Histologic examination from renal tissue may be clearly diagnostic if inflammation and necrosis is seen in affected arteries and arterioles, including the glomerular capillaries. Involvement of medium-sized arteries is characteristic of classic polyarteritis nodosa. In comparison, the smaller vessels (venules, capillaries, arterioles) are typically involved in microscopic polyarteritis nodosa and Wegener’s granulomatosis (Jennette and Falk, 1994).
However, only a small number of vessels are usually obtained by percutaneous biopsy and it is common to see no affected vessels on this limited specimen. In this setting, the major finding is a focal (involving some but not all glomeruli), necrotizing glomerulonephritis, often with prominent crescent formation. Although this finding on light microscopy may be seen in other disorders, these conditions are typically associated with characteristic immunofluorescence and electron microscopic findings, such as IgA deposition in IgA nephropathy or Henoch-Schönlein purpura (which, in the kidney is histologically identical to IgA nephropathy); linear deposition of IgG in anti-GBM antibody disease. In comparison, few or no immune deposits (pauci-immune glomerulonephritis) can be found in the glomeruli in the necrotizing glomerulonephritis associated with vasculitis (Black, 1987).
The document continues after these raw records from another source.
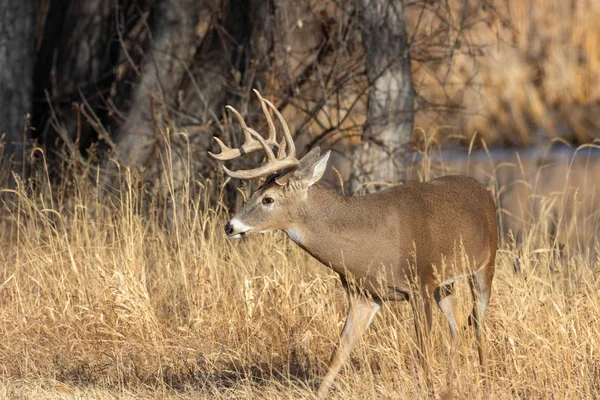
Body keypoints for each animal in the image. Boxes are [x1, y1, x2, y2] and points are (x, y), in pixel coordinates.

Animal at [209, 89, 500, 398]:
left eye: (268, 199)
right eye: (255, 191)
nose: (230, 226)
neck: (370, 242)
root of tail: (481, 188)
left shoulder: (419, 284)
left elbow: (423, 352)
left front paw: (428, 390)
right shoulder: (365, 294)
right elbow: (339, 351)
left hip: (486, 264)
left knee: (478, 324)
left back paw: (484, 382)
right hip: (445, 284)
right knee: (458, 327)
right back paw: (451, 385)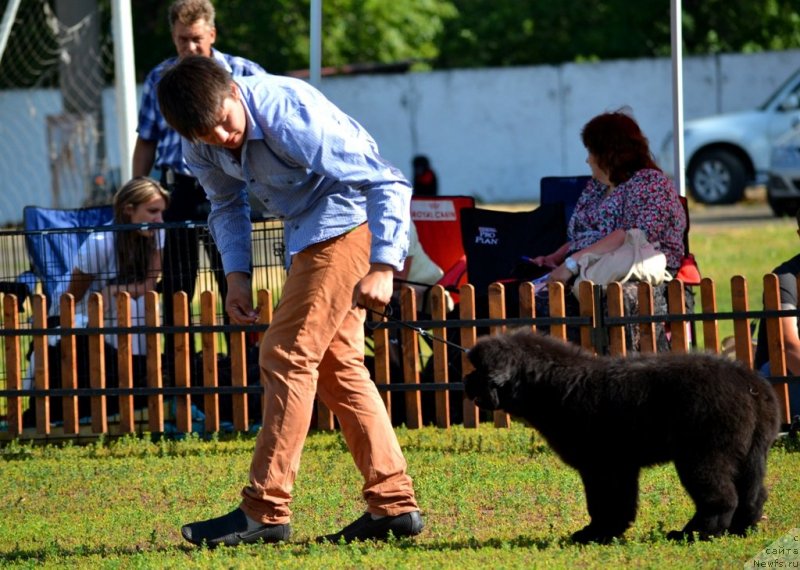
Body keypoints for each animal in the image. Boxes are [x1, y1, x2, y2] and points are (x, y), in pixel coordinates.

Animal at [462, 328, 780, 540]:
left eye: (480, 371)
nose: (465, 380)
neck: (553, 385)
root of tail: (751, 384)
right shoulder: (621, 465)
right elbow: (622, 502)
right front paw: (607, 532)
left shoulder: (600, 465)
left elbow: (602, 501)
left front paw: (594, 533)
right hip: (751, 454)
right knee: (754, 493)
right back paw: (740, 529)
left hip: (702, 456)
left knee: (721, 497)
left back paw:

Fortunately, available treatments are helpful, particularly in the acute phase. However, during maintenance therapy with corticosteroids and immunosuppressive agents, the adverse effects of drugs and superimposed infections may assume increasing importance. Mortality data suggest that while early deaths in vasculitis are due to the active disease, late deaths may be due to the complications of therapy (Langford, 1997).
Patients with systemic vasculitic involvement usually require at least glucocorticoid therapy. As an example, glucocorticoid therapy usually leads to remission in giant cell arteritis. In most patients, the dose can be reduced and eventually discontinued, but some require chronic therapy with low dose prednisone (Booth et al., 2004).
By comparison, patients with rapidly progressive vasculitic diseases, such as Wegener granulomatosis or polyarteritis nodosa, are likely to require combination therapy consisting of a cytotoxic drug (usually cyclophosphamide) and steroids. Both oral or pulse cyclophosphamide have been utilized based upon physician experience and disease severity; after one or two months of combined therapy, the steroid dose may be reduced; therapy is usually continued for 6 to 12 months to diminish the risk of relapse. Azathioprine and Methotrexate have been used in less severe forms of vasculitis and as maintenance therapy after remission has been induced by cyclophosphamide (Langford et al., 1998).